Les procès de première instance et en appel sont médiatisés, riches en nouvelles révélations et soulignent l’absence de base légale des tax rulings. Ce que confirment une étude de l’université de Californie ou encore la Commission européenne qui, dans les cas de Fiat et Amazon, qualifie ces accords d’ «illégaux».

Au cours des audiences, il est beaucoup question de Marius Kohl, préposé au bureau d’imposition 6 de l’administration des Contributions directes (ACD). Des années durant, il fut le signataire presque exclusif des accords que lui présentait le Big Four, les cabinets de services financiers comme PWC, mandatés par des multinationales. Marius Kohl signait et tamponnait sans vraiment y regarder.

Mais personne n’entendra le témoin clé que la défense convoque pourtant par deux fois. Il esquive et produit des certificats médicaux établis par un médecin avec qui il partage des relations d’affaires. Car parallèlement à son métier d’agent du fisc, Marius Kohl est très entreprenant. Son nom apparaît comme intervenant ou administrateur d’une dizaine de sociétés, notamment de stations-services, business florissant au Grand-Duché. Il dispense aussi des conseils fiscaux à un agent d’assurances de Luxembourg.

Ces pratiques sont interdites aux agents des impôts, mais contrairement à certains de ses collègues de l’ACD qui ont chèrement payé ces «ménages», lui n’a pas été poursuivi.

Et il n’est toujours pas inquiété quand Raphaël Halet raconte à la barre comment il permettait à PWC d’utiliser directement du papier à en-tête du fisc pour préparer les tax rulings tout en confiant au cabinet une partie des travaux d’archivage qui lui revenaient. Marius Kohl, en pension depuis 2012, dispose alors de deux avocats de choix pour défendre ce mélange des genres : les ministres des Finances Pierre Gramegna et de la Justice Félix Braz, interrogés sur le sujet, affirment que ces pratiques n’ont jamais existé, qu’elles ne sont pas illégales et qu’il y a été mis fin quand le nouveau gouvernement est entré en fonction. Comprenne qui pourra!

Au fil des procès, il devient évident que Marius Kohl bénéficie d’une indéfectible protection lui assurant l’impunité.

Les ministres étaient Juncker et Frieden

Il serait cependant erroné de lui faire porter la responsabilité entière du scandale. Il y a sa hiérarchie administrative qui, à aucun moment, ne s’est inquiétée des milliers d’accords qu’il concluait pour le fisc.

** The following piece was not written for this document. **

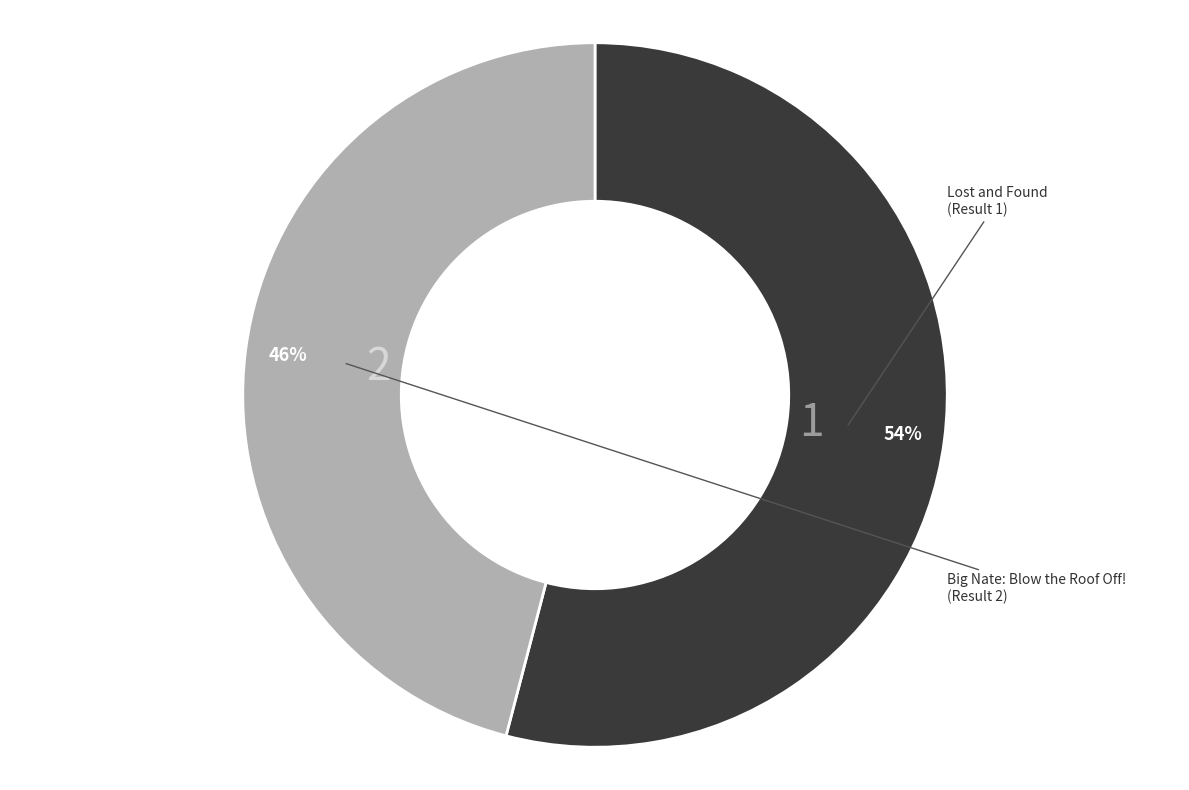

How many segments does this pie chart have?

2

En montant davantage dans la pyramide, la responsabilité devient politique et désigne les ministres des Finances qui pour la période couvrant le scandale LuxLeaks étaient successivement Jean-Claude Juncker et Luc Frieden.

Juncker s’était personnellement impliqué dans le dossier Amazon en rencontrant le directeur de la fiscalité du groupe. Il avait également été averti dès 1996 de l’illégalité des tax rulings dans un rapport qu’il avait commandé. Mais comme à son habitude, il avance qu’il n’était pas informé de ce qui se faisait dans son ministère et ses administrations.

À ce jour, seuls les messagers, c’est-à-dire les lanceurs d’alerte et un journaliste, ont été poursuivis. Les multinationales, grandes bénéficiaires de la fraude, les intermédiaires comme PWC, les agents du fisc et leur tutelle politique n’ont jamais eu à répondre du système illégal qu’ils ont mis en place. Il n’est pour autant pas exclu que certains aient à répondre de leurs agissements devant la justice d’autres pays.